Time based data management¶
SQream DB’s columnar-storage system is well adapted to timestamped data.
When loading data with natural ordering (sorted by a timestamp), SQream DB organizes and collects metadata in chunks of time. Natural ordering allows for fast retrieval when performing range queries.
In this topic:
Timestamped data usually has some interesting attributes:
- Data is loaded in a natural order, as it is created
- Updates are infrequent or non-existent. Any updates are done by inserting a new row relating to a new timestamp
- Queries on timestamped data is typically on continuous time ranges
- Inserting and reading data are performed in independently, not in the operation or transaction
- Timestamped data has a high data volume and accumulates faster than typical OLTP workloads
Core to handling timestamped data is SQream DB’s chunking and metadata system.
When data is inserted, data is automatically partitioned vertically by column, and horizontally by chunk.
A chunk can be thought of as an automatic partition that spans several millions of records of one column. Unlike node-partitioning (or sharding), chunking carries several benefits:
- Chunks are small enough to allow multiple workers to read them concurrently
- Chunks are optimized for fast insertion of data
- Chunks carry metadata, which narrows down their contents for the optimizer
- Chunks are ideal for data retension as they can be deleted en-masse
- Chunks are optimized for reading into RAM and the GPU
- Chunks are compressed individually, which improves compression and data locality
Consider a set of data with a timestamp column.

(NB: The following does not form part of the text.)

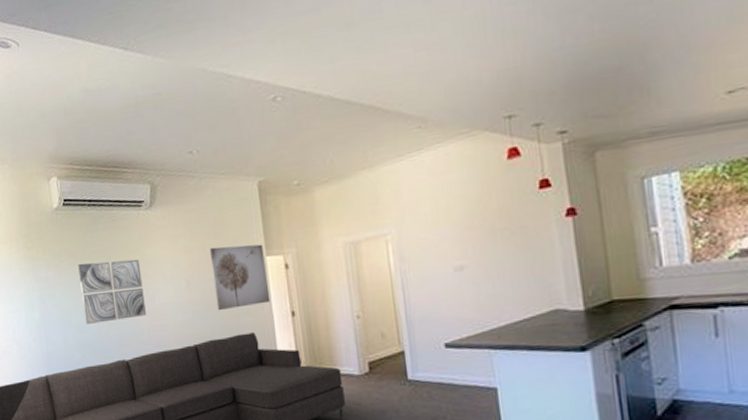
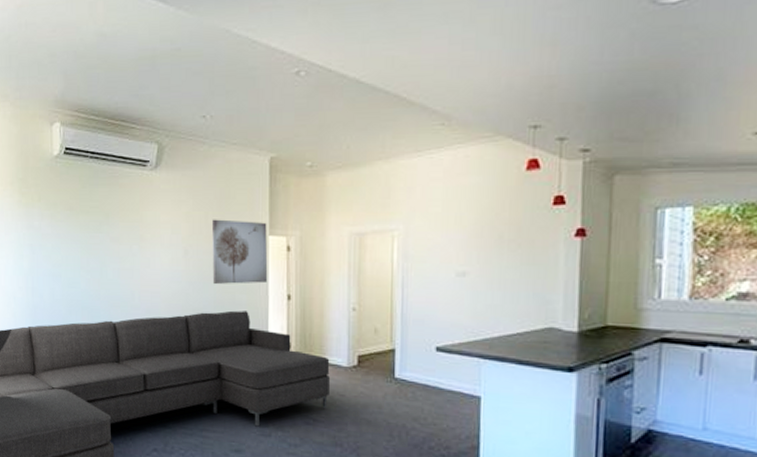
wall art: present [78,259,146,324] -> none [73,217,139,281]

The timestamp order matches the order of data insertion (i.e. newer data is loaded after older data). This is common when you insert data in small bulks - every 15 minutes, every hour, every day, etc.
SQream DB’s storage works by appending new data, partitioned into chunks containing millions of values. As new data is loaded, it is chunked and appended to a table.
This is particularly useful in many scenarios:
- You run analytical queries spanning specific date ranges (e.g. the sum of transactions during the summer in 2020 vs. the summer in 2019)
- You delete data when it is older than X months old
- Regulations instruct you to keep several years’ worth of data, but you’re not interested in querying this data all the time
When creating tables with dates or timestamps, using the purpose-built
DATETIME types over integer types or
VARCHAR will bring performance and storage footprint improvements, and in many cases huge performance improvements (as well as data integrity benefits). SQream DB stores dates and datetimes very efficiently and can strongly optimize queries using these specific types.
Data ordering is an important factor in minimizing storage size and improving query performance.
Prioritize inserting data based on timestamps. This will likely reduces the number of chunks that SQream DB reads during query execution.
Grouping by and filtering data based on timestamps will improve performance.
SELECT DATEPART(HOUR, timestamp), MIN(transaction_amount), MAX(transaction_amount), avg(transaction_amount) FROM transactions WHERE timestamp BETWEEN (CURRENT_TIMESTAMP AND DATEADD(MONTH,-3,CURRENT_TIMESTAMP)) GROUP BY 1;